READING TEXT =
== == ==

Bossing It – 10 Best Bruce Springsteen Songs

If Elvis has claimed the highest position as The King, then ‘The Boss’ has surely earned a seat close by at the rock and roll table of greats. We’re talking about Bruce Springsteen, New Jersey’s proudest son, who has been blowing the minds of anyone lucky enough to see him live since the ‘70s. Strapped with a Telecaster and backed by the legendary E Street Band, Bruce Springsteen can comfortably lay claim to being one of America’s greatest rockers.

Combining a blue-collar, working-class ethos that echoes throughout the characters in his songs, Springsteen’s back catalog is a vast collection of gutsy pop classics, socially conscious anthems, and intimate, stripped-back folk numbers.

Now in his seventies, he continues to pack out arenas and take names to this day. From a career spanning 50 years, we’ve picked ten of The Boss’ finest songs.

10. Secret Garden

This offcut from 1992’s Human Touch shows just how versatile The Boss is when it comes to writing heartbreakers. Led by sparse keys, it’s a sound he’d later build on for 2002’s The Rising. Rarely played live, the song gathered momentum when it became a single on 1995’s Greatest Hits, and then featured on the Jerry Maguire soundtrack. A liner note claims it’s about ‘men and women’ and ‘the big man sweeter than ever.’ The late Clarence Clemons is the man in question, given the back half of the tune to serenade us with his sax. Lyrically, it’s about love, secrets, and mysteries kept hidden.


9. Thunder Road

It’s a testament to the scale of Springsteen’s catalog when our list only includes one tune from 1975’s Born To Run. His breakthrough third record, this song (inspired by a Robert Mitchum movie), is all the reasons he’s worshipped in one place. ‘Thunder Road’ is a tale of reckless abandon in pursuit of opportunity. It’s masterful storytelling about two people in a town full of losers ‘pulling out of here to win.’ Roy Orbison gets a mention, along with burned-out Chevrolets, promised lands, and Springsteen’s custom Telecaster as he sings, “I got this guitar and I learned how to make it talk.” Searching harmonica over Roy Bittan’s chiming piano starts things off before it launches into a thumping E Street Band groove. Expect this old classic to get busted out during every live set.


8. The River

Like all good storytelling, occasionally, things need to veer into somber territory. That’s exactly where a run of three albums (1978’s Darkness On The Edge Of Town, 1980’s The River, and 1982’s Nebraska) took Springsteen. The title track from The Boss’ fifth album walks in the shoes of a man facing the realities of recession and a struggling marriage, haunted by the romance of his youth. Inspired by New Jersey’s construction industry crash in the ‘70s, the lyrics are a rumination on the American dream. Harmonica and piano meet up again, but it’s the layered guitar and haunting lyrics carrying this mournful tune. Inspired by a Hank Williams earworm that ate away at Springsteen in his hotel room, he penned this bleak country vision as soon as he got home.

== == ==

SUPPLIED INFORMATION =
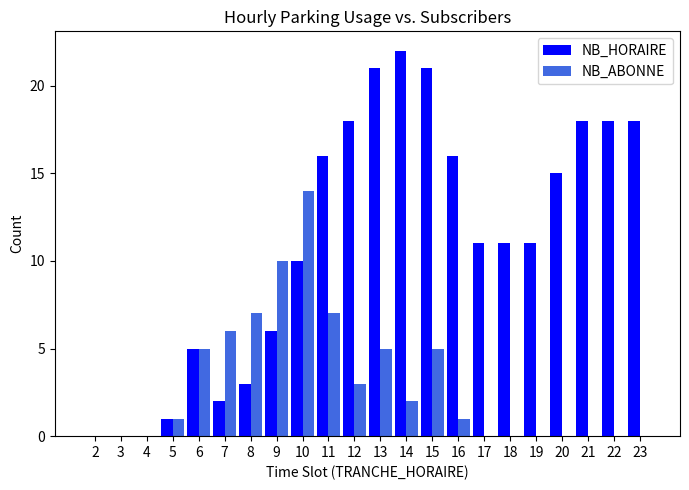

What is the greatest value displayed?

22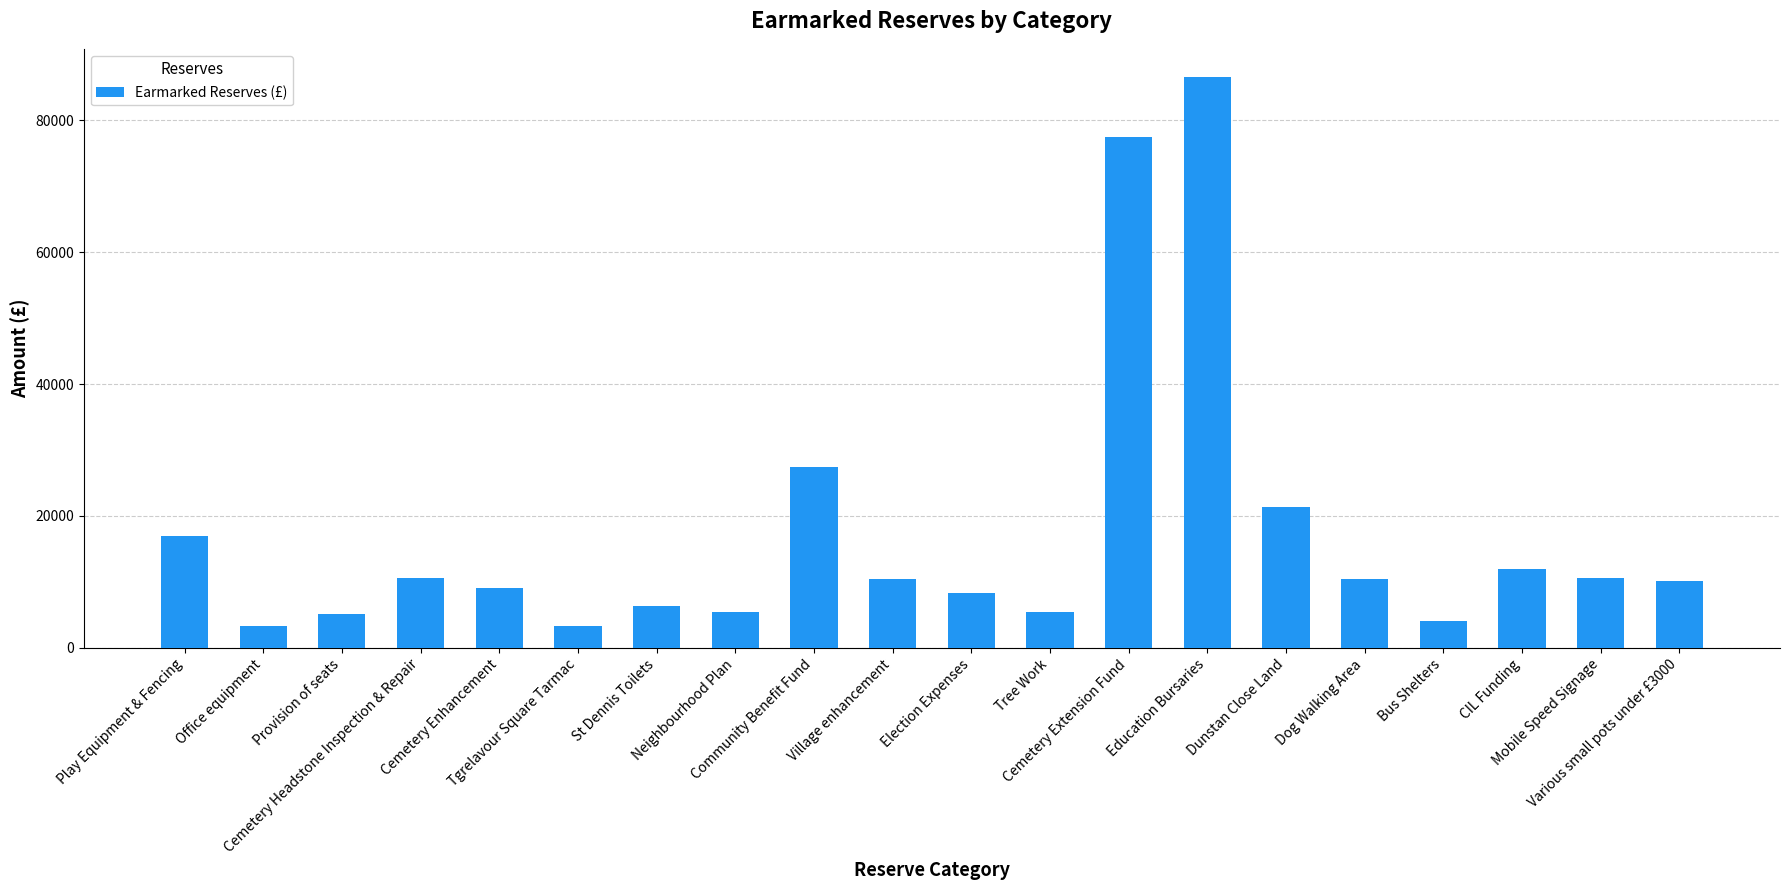

Between Dunstan Close Land and St Dennis Toilets, which is larger?

Dunstan Close Land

== == ==

STUDY QUESTIONS =
a) Can you rename "arenas" as "stadiums" and give the passage of the Springsteen article starting at "Now in his seventies, he" and ending at "Boss’ finest songs."?
b) Which albums does the Springsteen article name alongside a release year? List each one with its year.
Rely on nothing but the Springsteen article.

OUTPUTS BY TASK =
a)
Now in his seventies, he continues to pack out stadiums and take names to this day. From a career spanning 50 years, we’ve picked ten of The Boss’ finest songs.

b)
- Human Touch (1992)
- The Rising (2002)
- Greatest Hits (1995)
- Born To Run (1975)
- Darkness On The Edge Of Town (1978)
- The River (1980)
- Nebraska (1982)